● **Your task**
Verbatim copy, images excluded: write out each record shown below.

# # # # #

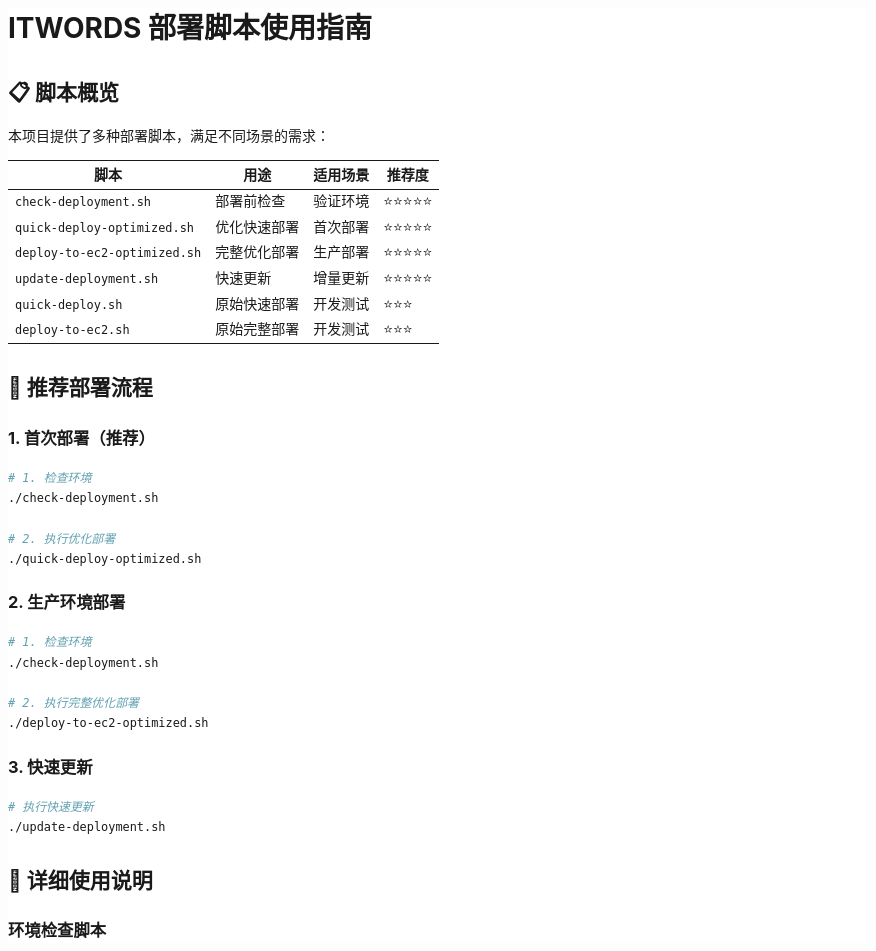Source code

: # ITWORDS 部署脚本使用指南

## 📋 脚本概览

本项目提供了多种部署脚本，满足不同场景的需求：

| 脚本 | 用途 | 适用场景 | 推荐度 |
|------|------|----------|--------|
| `check-deployment.sh` | 部署前检查 | 验证环境 | ⭐⭐⭐⭐⭐ |
| `quick-deploy-optimized.sh` | 优化快速部署 | 首次部署 | ⭐⭐⭐⭐⭐ |
| `deploy-to-ec2-optimized.sh` | 完整优化部署 | 生产部署 | ⭐⭐⭐⭐⭐ |
| `update-deployment.sh` | 快速更新 | 增量更新 | ⭐⭐⭐⭐⭐ |
| `quick-deploy.sh` | 原始快速部署 | 开发测试 | ⭐⭐⭐ |
| `deploy-to-ec2.sh` | 原始完整部署 | 开发测试 | ⭐⭐⭐ |

## 🚀 推荐部署流程

### 1. 首次部署（推荐）

```bash
# 1. 检查环境
./check-deployment.sh

# 2. 执行优化部署
./quick-deploy-optimized.sh
```

### 2. 生产环境部署

```bash
# 1. 检查环境
./check-deployment.sh

# 2. 执行完整优化部署
./deploy-to-ec2-optimized.sh
```

### 3. 快速更新

```bash
# 执行快速更新
./update-deployment.sh
```

## 📝 详细使用说明

### 环境检查脚本
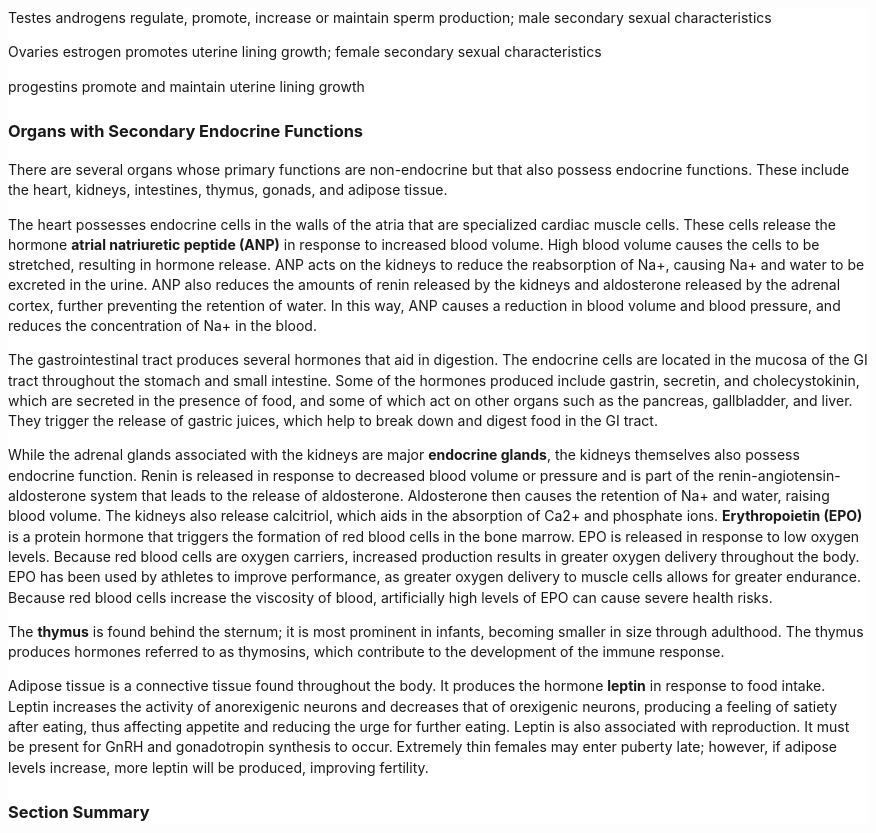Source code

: Testes
androgens
regulate, promote, increase or maintain sperm production; male secondary sexual characteristics

Ovaries
estrogen
promotes uterine lining growth; female secondary sexual characteristics

progestins
promote and maintain uterine lining growth

### Organs with Secondary Endocrine Functions

There are several organs whose primary functions are non-endocrine but that also possess endocrine functions. These include the heart, kidneys, intestines, thymus, gonads, and adipose tissue.

The heart possesses endocrine cells in the walls of the atria that are specialized cardiac muscle cells. These cells release the hormone **atrial natriuretic peptide (ANP)** in response to increased blood volume. High blood volume causes the cells to be stretched, resulting in hormone release. ANP acts on the kidneys to reduce the reabsorption of Na+, causing Na+ and water to be excreted in the urine. ANP also reduces the amounts of renin released by the kidneys and aldosterone released by the adrenal cortex, further preventing the retention of water. In this way, ANP causes a reduction in blood volume and blood pressure, and reduces the concentration of Na+ in the blood.

The gastrointestinal tract produces several hormones that aid in digestion. The endocrine cells are located in the mucosa of the GI tract throughout the stomach and small intestine. Some of the hormones produced include gastrin, secretin, and cholecystokinin, which are secreted in the presence of food, and some of which act on other organs such as the pancreas, gallbladder, and liver. They trigger the release of gastric juices, which help to break down and digest food in the GI tract.

While the adrenal glands associated with the kidneys are major **endocrine glands**, the kidneys themselves also possess endocrine function. Renin is released in response to decreased blood volume or pressure and is part of the renin-angiotensin-aldosterone system that leads to the release of aldosterone. Aldosterone then causes the retention of Na+ and water, raising blood volume. The kidneys also release calcitriol, which aids in the absorption of Ca2+ and phosphate ions. **Erythropoietin (EPO)** is a protein hormone that triggers the formation of red blood cells in the bone marrow. EPO is released in response to low oxygen levels. Because red blood cells are oxygen carriers, increased production results in greater oxygen delivery throughout the body. EPO has been used by athletes to improve performance, as greater oxygen delivery to muscle cells allows for greater endurance. Because red blood cells increase the viscosity of blood, artificially high levels of EPO can cause severe health risks.

The **thymus** is found behind the sternum; it is most prominent in infants, becoming smaller in size through adulthood. The thymus produces hormones referred to as thymosins, which contribute to the development of the immune response.

Adipose tissue is a connective tissue found throughout the body. It produces the hormone **leptin** in response to food intake. Leptin increases the activity of anorexigenic neurons and decreases that of orexigenic neurons, producing a feeling of satiety after eating, thus affecting appetite and reducing the urge for further eating. Leptin is also associated with reproduction. It must be present for GnRH and gonadotropin synthesis to occur. Extremely thin females may enter puberty late; however, if adipose levels increase, more leptin will be produced, improving fertility.

### Section Summary
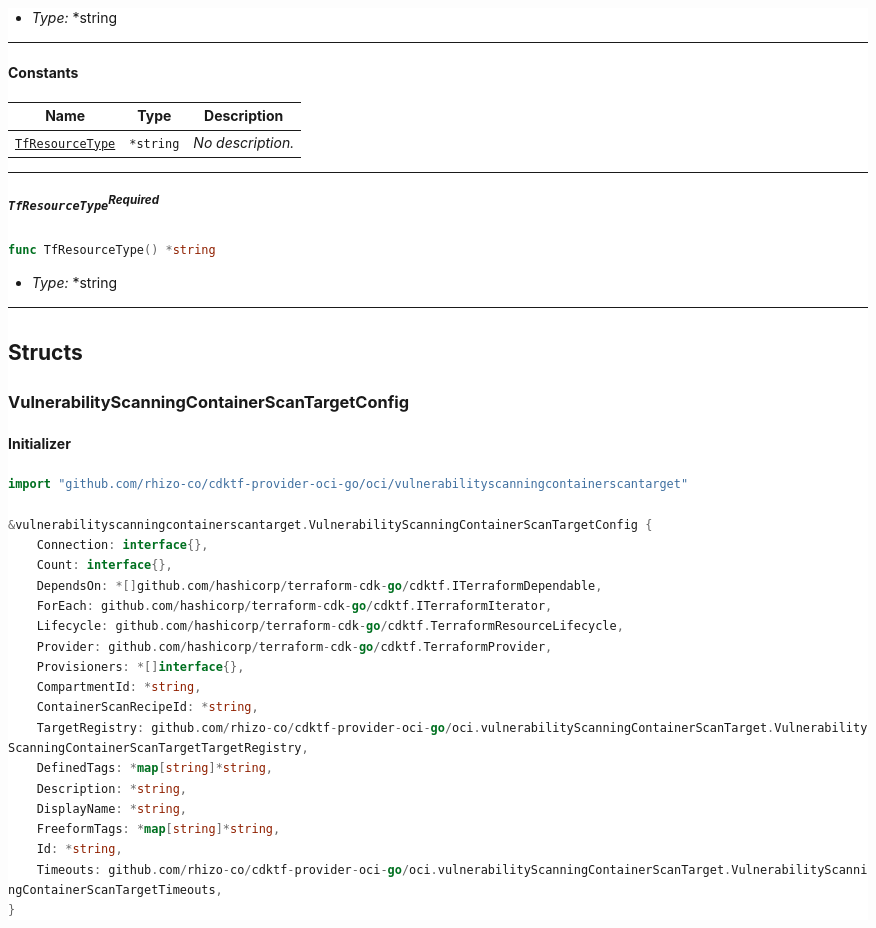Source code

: - *Type:* *string

---

#### Constants <a name="Constants" id="Constants"></a>

| **Name** | **Type** | **Description** |
| --- | --- | --- |
| <code><a href="#rhizo-co-terraform-provider-oci.vulnerabilityScanningContainerScanTarget.VulnerabilityScanningContainerScanTarget.property.tfResourceType">TfResourceType</a></code> | <code>*string</code> | *No description.* |

---

##### `TfResourceType`<sup>Required</sup> <a name="TfResourceType" id="rhizo-co-terraform-provider-oci.vulnerabilityScanningContainerScanTarget.VulnerabilityScanningContainerScanTarget.property.tfResourceType"></a>

```go
func TfResourceType() *string
```

- *Type:* *string

---

## Structs <a name="Structs" id="Structs"></a>

### VulnerabilityScanningContainerScanTargetConfig <a name="VulnerabilityScanningContainerScanTargetConfig" id="rhizo-co-terraform-provider-oci.vulnerabilityScanningContainerScanTarget.VulnerabilityScanningContainerScanTargetConfig"></a>

#### Initializer <a name="Initializer" id="rhizo-co-terraform-provider-oci.vulnerabilityScanningContainerScanTarget.VulnerabilityScanningContainerScanTargetConfig.Initializer"></a>

```go
import "github.com/rhizo-co/cdktf-provider-oci-go/oci/vulnerabilityscanningcontainerscantarget"

&vulnerabilityscanningcontainerscantarget.VulnerabilityScanningContainerScanTargetConfig {
	Connection: interface{},
	Count: interface{},
	DependsOn: *[]github.com/hashicorp/terraform-cdk-go/cdktf.ITerraformDependable,
	ForEach: github.com/hashicorp/terraform-cdk-go/cdktf.ITerraformIterator,
	Lifecycle: github.com/hashicorp/terraform-cdk-go/cdktf.TerraformResourceLifecycle,
	Provider: github.com/hashicorp/terraform-cdk-go/cdktf.TerraformProvider,
	Provisioners: *[]interface{},
	CompartmentId: *string,
	ContainerScanRecipeId: *string,
	TargetRegistry: github.com/rhizo-co/cdktf-provider-oci-go/oci.vulnerabilityScanningContainerScanTarget.VulnerabilityScanningContainerScanTargetTargetRegistry,
	DefinedTags: *map[string]*string,
	Description: *string,
	DisplayName: *string,
	FreeformTags: *map[string]*string,
	Id: *string,
	Timeouts: github.com/rhizo-co/cdktf-provider-oci-go/oci.vulnerabilityScanningContainerScanTarget.VulnerabilityScanningContainerScanTargetTimeouts,
}
```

# # # # #

● **Written answer**
Source code

: # ITWORDS 部署脚本使用指南

## 📋 脚本概览

本项目提供了多种部署脚本，满足不同场景的需求：

| 脚本 | 用途 | 适用场景 | 推荐度 |
|------|------|----------|--------|
| `check-deployment.sh` | 部署前检查 | 验证环境 | ⭐⭐⭐⭐⭐ |
| `quick-deploy-optimized.sh` | 优化快速部署 | 首次部署 | ⭐⭐⭐⭐⭐ |
| `deploy-to-ec2-optimized.sh` | 完整优化部署 | 生产部署 | ⭐⭐⭐⭐⭐ |
| `update-deployment.sh` | 快速更新 | 增量更新 | ⭐⭐⭐⭐⭐ |
| `quick-deploy.sh` | 原始快速部署 | 开发测试 | ⭐⭐⭐ |
| `deploy-to-ec2.sh` | 原始完整部署 | 开发测试 | ⭐⭐⭐ |

## 🚀 推荐部署流程

### 1. 首次部署（推荐）

```bash
# 1. 检查环境
./check-deployment.sh

# 2. 执行优化部署
./quick-deploy-optimized.sh
```

### 2. 生产环境部署

```bash
# 1. 检查环境
./check-deployment.sh

# 2. 执行完整优化部署
./deploy-to-ec2-optimized.sh
```

### 3. 快速更新

```bash
# 执行快速更新
./update-deployment.sh
```

## 📝 详细使用说明

### 环境检查脚本
Source code

: Testes
androgens
regulate, promote, increase or maintain sperm production; male secondary sexual characteristics

Ovaries
estrogen
promotes uterine lining growth; female secondary sexual characteristics

progestins
promote and maintain uterine lining growth

### Organs with Secondary Endocrine Functions

There are several organs whose primary functions are non-endocrine but that also possess endocrine functions. These include the heart, kidneys, intestines, thymus, gonads, and adipose tissue.

The heart possesses endocrine cells in the walls of the atria that are specialized cardiac muscle cells. These cells release the hormone **atrial natriuretic peptide (ANP)** in response to increased blood volume. High blood volume causes the cells to be stretched, resulting in hormone release. ANP acts on the kidneys to reduce the reabsorption of Na+, causing Na+ and water to be excreted in the urine. ANP also reduces the amounts of renin released by the kidneys and aldosterone released by the adrenal cortex, further preventing the retention of water. In this way, ANP causes a reduction in blood volume and blood pressure, and reduces the concentration of Na+ in the blood.

The gastrointestinal tract produces several hormones that aid in digestion. The endocrine cells are located in the mucosa of the GI tract throughout the stomach and small intestine. Some of the hormones produced include gastrin, secretin, and cholecystokinin, which are secreted in the presence of food, and some of which act on other organs such as the pancreas, gallbladder, and liver. They trigger the release of gastric juices, which help to break down and digest food in the GI tract.

While the adrenal glands associated with the kidneys are major **endocrine glands**, the kidneys themselves also possess endocrine function. Renin is released in response to decreased blood volume or pressure and is part of the renin-angiotensin-aldosterone system that leads to the release of aldosterone. Aldosterone then causes the retention of Na+ and water, raising blood volume. The kidneys also release calcitriol, which aids in the absorption of Ca2+ and phosphate ions. **Erythropoietin (EPO)** is a protein hormone that triggers the formation of red blood cells in the bone marrow. EPO is released in response to low oxygen levels. Because red blood cells are oxygen carriers, increased production results in greater oxygen delivery throughout the body. EPO has been used by athletes to improve performance, as greater oxygen delivery to muscle cells allows for greater endurance. Because red blood cells increase the viscosity of blood, artificially high levels of EPO can cause severe health risks.

The **thymus** is found behind the sternum; it is most prominent in infants, becoming smaller in size through adulthood. The thymus produces hormones referred to as thymosins, which contribute to the development of the immune response.

Adipose tissue is a connective tissue found throughout the body. It produces the hormone **leptin** in response to food intake. Leptin increases the activity of anorexigenic neurons and decreases that of orexigenic neurons, producing a feeling of satiety after eating, thus affecting appetite and reducing the urge for further eating. Leptin is also associated with reproduction. It must be present for GnRH and gonadotropin synthesis to occur. Extremely thin females may enter puberty late; however, if adipose levels increase, more leptin will be produced, improving fertility.

### Section Summary
Source code

: - *Type:* *string

---

#### Constants <a name="Constants" id="Constants"></a>

| **Name** | **Type** | **Description** |
| --- | --- | --- |
| <code><a href="#rhizo-co-terraform-provider-oci.vulnerabilityScanningContainerScanTarget.VulnerabilityScanningContainerScanTarget.property.tfResourceType">TfResourceType</a></code> | <code>*string</code> | *No description.* |

---

##### `TfResourceType`<sup>Required</sup> <a name="TfResourceType" id="rhizo-co-terraform-provider-oci.vulnerabilityScanningContainerScanTarget.VulnerabilityScanningContainerScanTarget.property.tfResourceType"></a>

```go
func TfResourceType() *string
```

- *Type:* *string

---

## Structs <a name="Structs" id="Structs"></a>

### VulnerabilityScanningContainerScanTargetConfig <a name="VulnerabilityScanningContainerScanTargetConfig" id="rhizo-co-terraform-provider-oci.vulnerabilityScanningContainerScanTarget.VulnerabilityScanningContainerScanTargetConfig"></a>

#### Initializer <a name="Initializer" id="rhizo-co-terraform-provider-oci.vulnerabilityScanningContainerScanTarget.VulnerabilityScanningContainerScanTargetConfig.Initializer"></a>

```go
import "github.com/rhizo-co/cdktf-provider-oci-go/oci/vulnerabilityscanningcontainerscantarget"

&vulnerabilityscanningcontainerscantarget.VulnerabilityScanningContainerScanTargetConfig {
	Connection: interface{},
	Count: interface{},
	DependsOn: *[]github.com/hashicorp/terraform-cdk-go/cdktf.ITerraformDependable,
	ForEach: github.com/hashicorp/terraform-cdk-go/cdktf.ITerraformIterator,
	Lifecycle: github.com/hashicorp/terraform-cdk-go/cdktf.TerraformResourceLifecycle,
	Provider: github.com/hashicorp/terraform-cdk-go/cdktf.TerraformProvider,
	Provisioners: *[]interface{},
	CompartmentId: *string,
	ContainerScanRecipeId: *string,
	TargetRegistry: github.com/rhizo-co/cdktf-provider-oci-go/oci.vulnerabilityScanningContainerScanTarget.VulnerabilityScanningContainerScanTargetTargetRegistry,
	DefinedTags: *map[string]*string,
	Description: *string,
	DisplayName: *string,
	FreeformTags: *map[string]*string,
	Id: *string,
	Timeouts: github.com/rhizo-co/cdktf-provider-oci-go/oci.vulnerabilityScanningContainerScanTarget.VulnerabilityScanningContainerScanTargetTimeouts,
}
```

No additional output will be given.